▶ _PROBLEM TO SOLVE_
Please answer these questions using the passage on unions.
1. Who chairs the White House Task Force on Worker Organizing and Empowerment?
2. Which strike is listed right after the Kellogg's factory walkouts?
3. How many recommendations did the task force make?

▶ _PASSAGE GIVEN_
====
The words, though, about the benefits of unions, come from the White House Task Force on Worker Organizing and Empowerment, comprised of 13 Biden cabinet members, and chaired by Vice President Harris.

“The report comes amid a surge in interest in unions in the U.S. and follows a wave of high-profile industrial actions last year.” Among those actions, of course, were events like the Kellogg’s factory walkouts, the John Deere strike, various teachers’ actions, and of course the high-profile near-strike in our very own industry. Which, since that industry is fundamentally involved in media, got more than a bit of coverage.

Since this column is going live just ahead of Presidents’ Day, it brings up the question of which Presidents, or administrations, have been best for unions, and which have been worst. Joe Biden is largely regarded as the most unabashedly pro-labor President since FDR, and indeed, the aforementioned task force recently made “70 recommendations to encourage union membership in the U.S. on Monday, including making it easier for many federal employees to join unions and eliminating barriers for union organizers to talk with workers on federal property.”
====
▶ _RECORDS SHOWN_
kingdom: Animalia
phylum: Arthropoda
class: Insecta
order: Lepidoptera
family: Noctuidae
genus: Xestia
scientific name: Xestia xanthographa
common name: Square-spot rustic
====
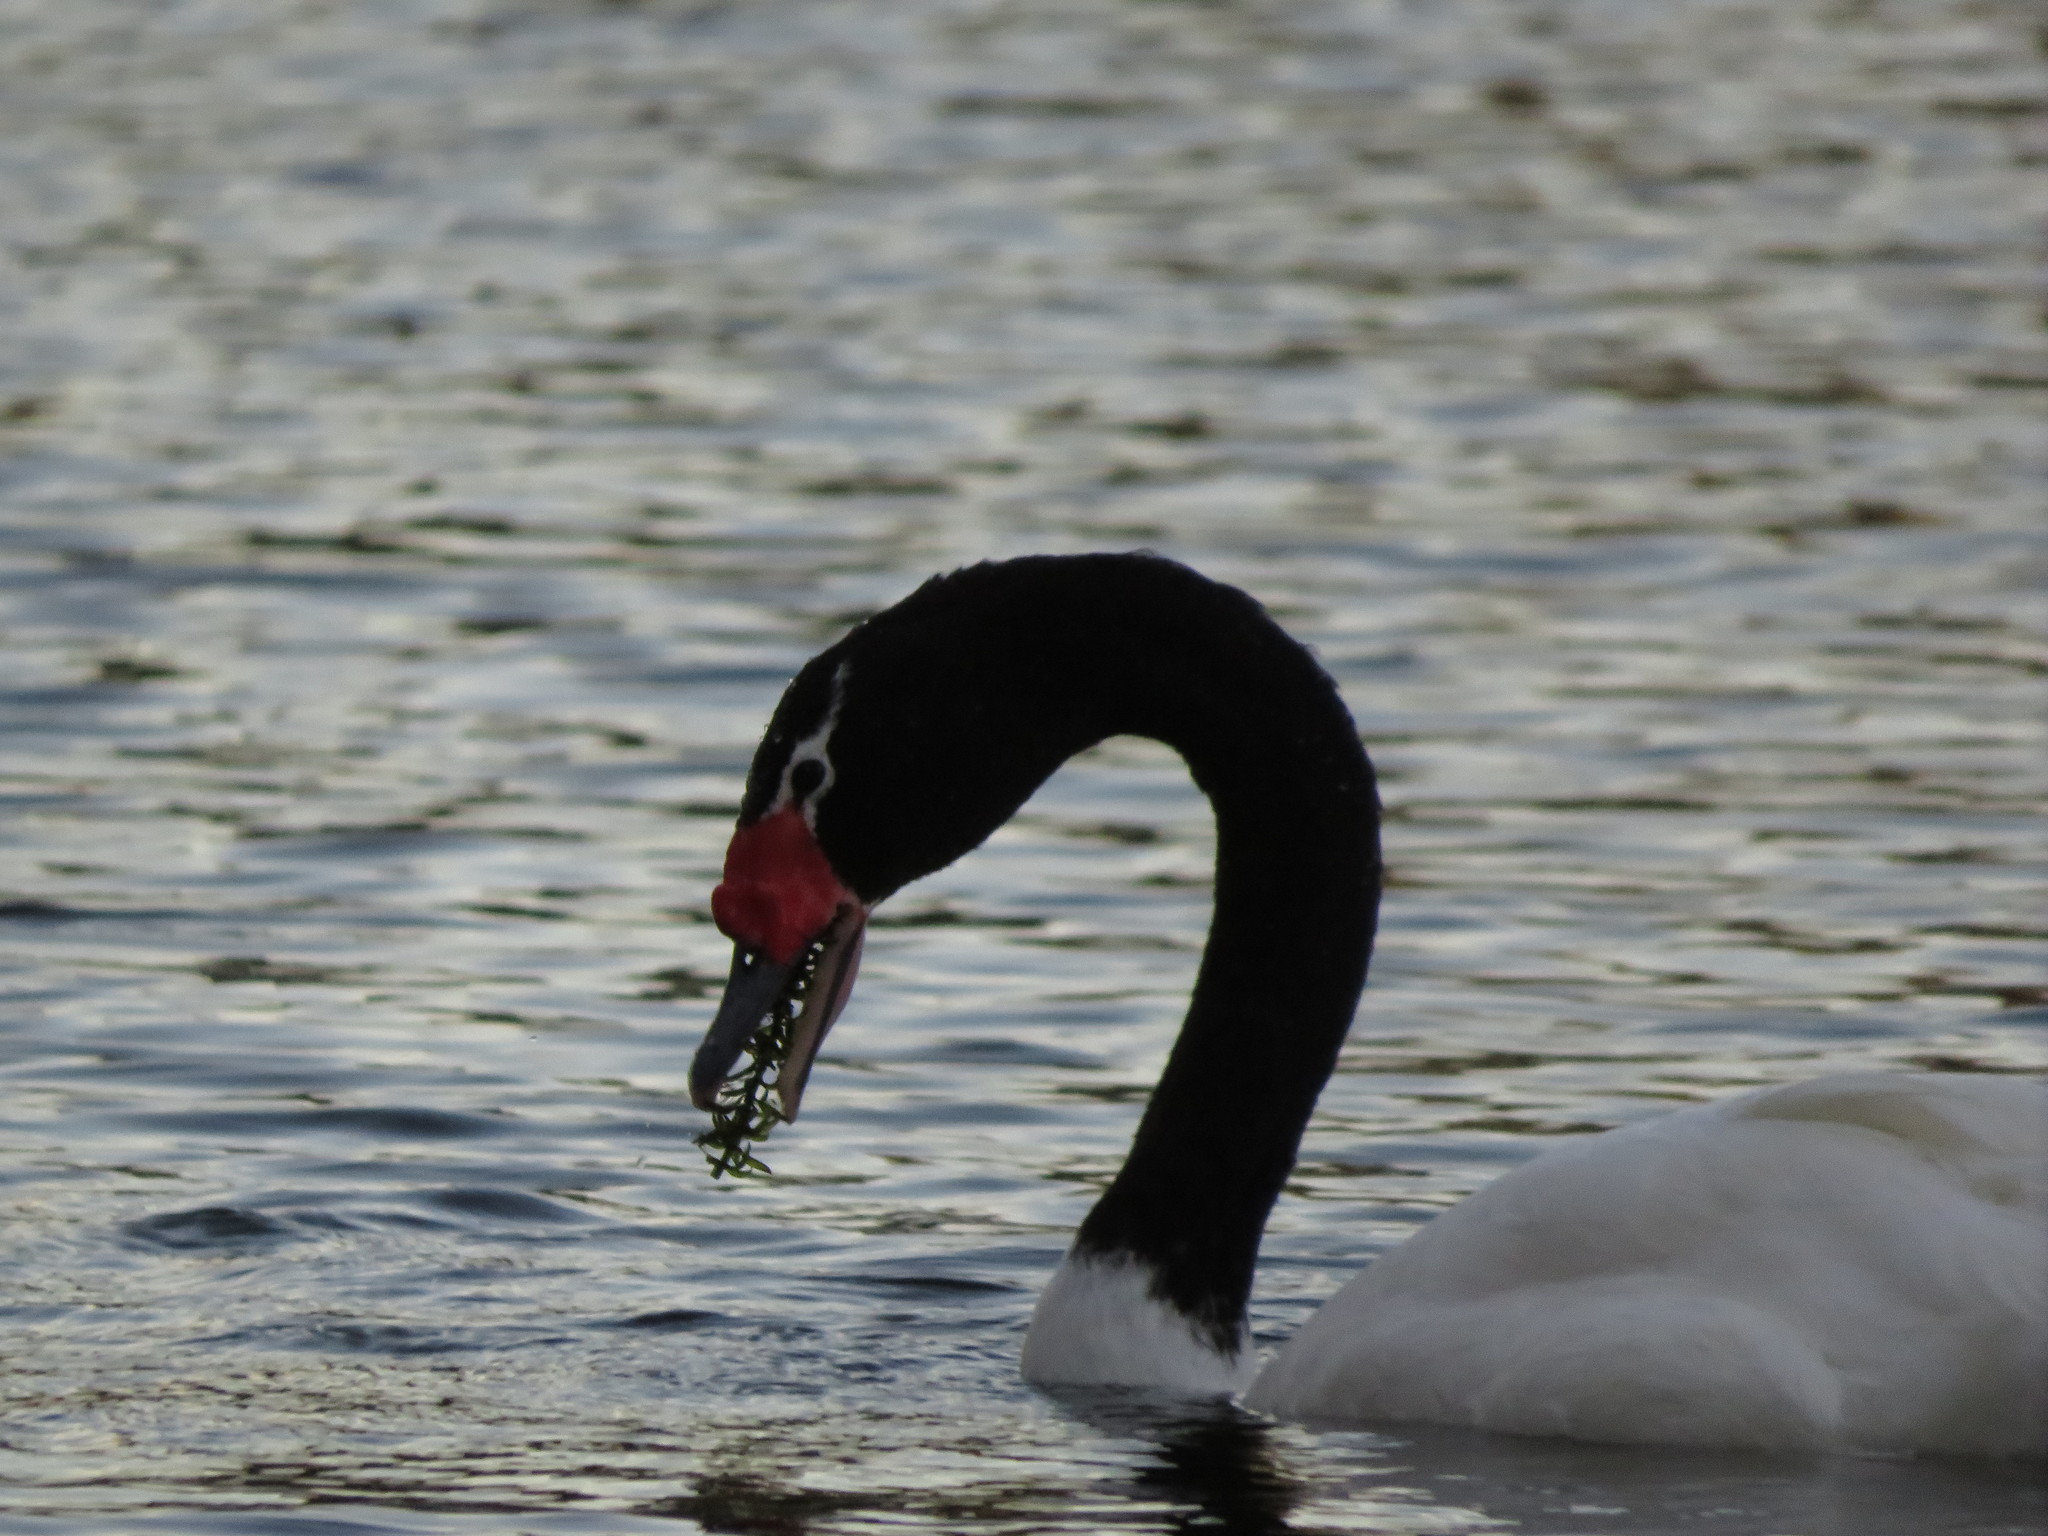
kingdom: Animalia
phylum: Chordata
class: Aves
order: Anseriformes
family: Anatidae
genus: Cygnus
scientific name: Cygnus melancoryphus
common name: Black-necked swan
====
▶ _SOLVED PROBLEM_
1. Vice President Harris
2. The John Deere strike
3. 70